I am fully persuaded that we should hear of none of these infantine airs, if girls were allowed to take sufficient exercise, and not confined in close rooms till their muscles are relaxed, and their powers of digestion destroyed. (4.34)
Wollstonecraft is certain that women would be much stronger and more active if they were given the same upbringing as men. She also thinks that women wouldn't act like children if they weren't treated like them.
This is the very point I aim at. I do not wish them [women] to have power over men; but over themselves. (4.34)
Wollstonecraft is not arguing for a woman-dominated society. What she wants is for women to be reasonable and intelligent, and there's no way for them to achieve this goal unless they receive the same education as men and learn to control their emotions by using their words.
In nurseries, and boarding-schools, I fear, girls are first spoiled; particularly in the latter. A number of girls sleep in the same room, and wash together. (7.23)
Wollstonecraft might be all about women's rights, but she strongly believes that having women hang out together all the time is a bad thing. She thinks that they should be in mixed company as often as possible, because they don't learn anything about the world when they only hang around themselves.
To say the truth women are, in general, too familiar with each other, which leads to that gross degree of familiarity that so frequently renders the marriage state unhappy. (7.24)

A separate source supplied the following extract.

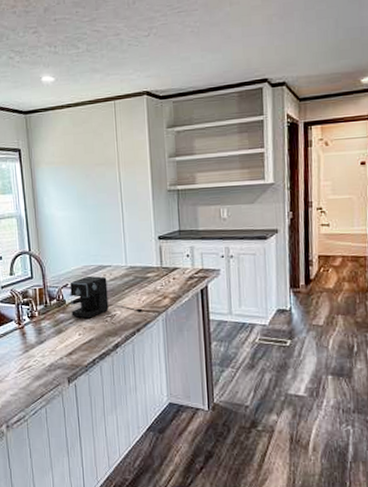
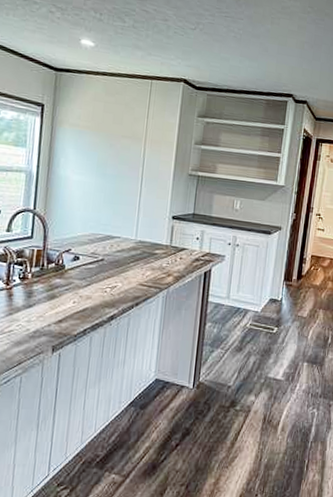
coffee maker: present [70,275,143,319] -> none [69,243,145,287]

For Wollstonecraft, women spend too much time in the company of other women, and this familiarity ends up leading to unhappy marriages. Maybe it's because women just hang out all day and talk about their husbands' shortcomings.
But sense will always preponderate; and if women be not, in general, brought more on a level with men, some superiour women, like the Greek courtezans, will assemble the men of abilities around them, and draw from their families many citizens, who would have stayed at home had their wives more sense. (12.73)

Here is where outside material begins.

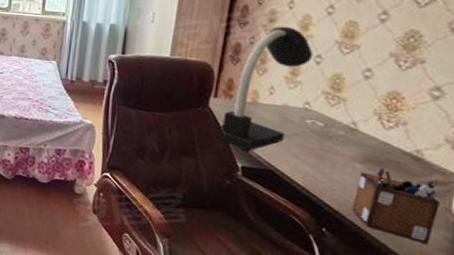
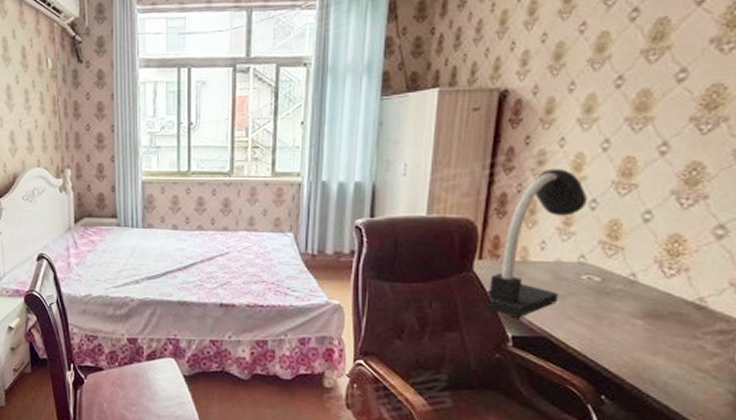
desk organizer: present [351,167,440,244] -> none [632,321,724,400]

If society doesn't step up and give women more rights and advantages, all of the smart women will find ways to attract men to them. And the people who'll be truly sorry will be the wives that these men leave behind so that they can be with someone smarter.
Let woman share the rights and she will emulate the virtues of man; for she must grow more perfect when emancipated, or justify the authority that chains such a weak being to her duty. (13.75)
There is nothing bad that could come from giving women more of a chance to educate themselves and to share the same civic rights that men have. If they get these rights and prove themselves unworthy, then all they'll do is justify the power that men have over them. Basically Wollstonecraft is saying "If you think women are lesser than men, let's prove it by giving them a chance. What are you afraid of?"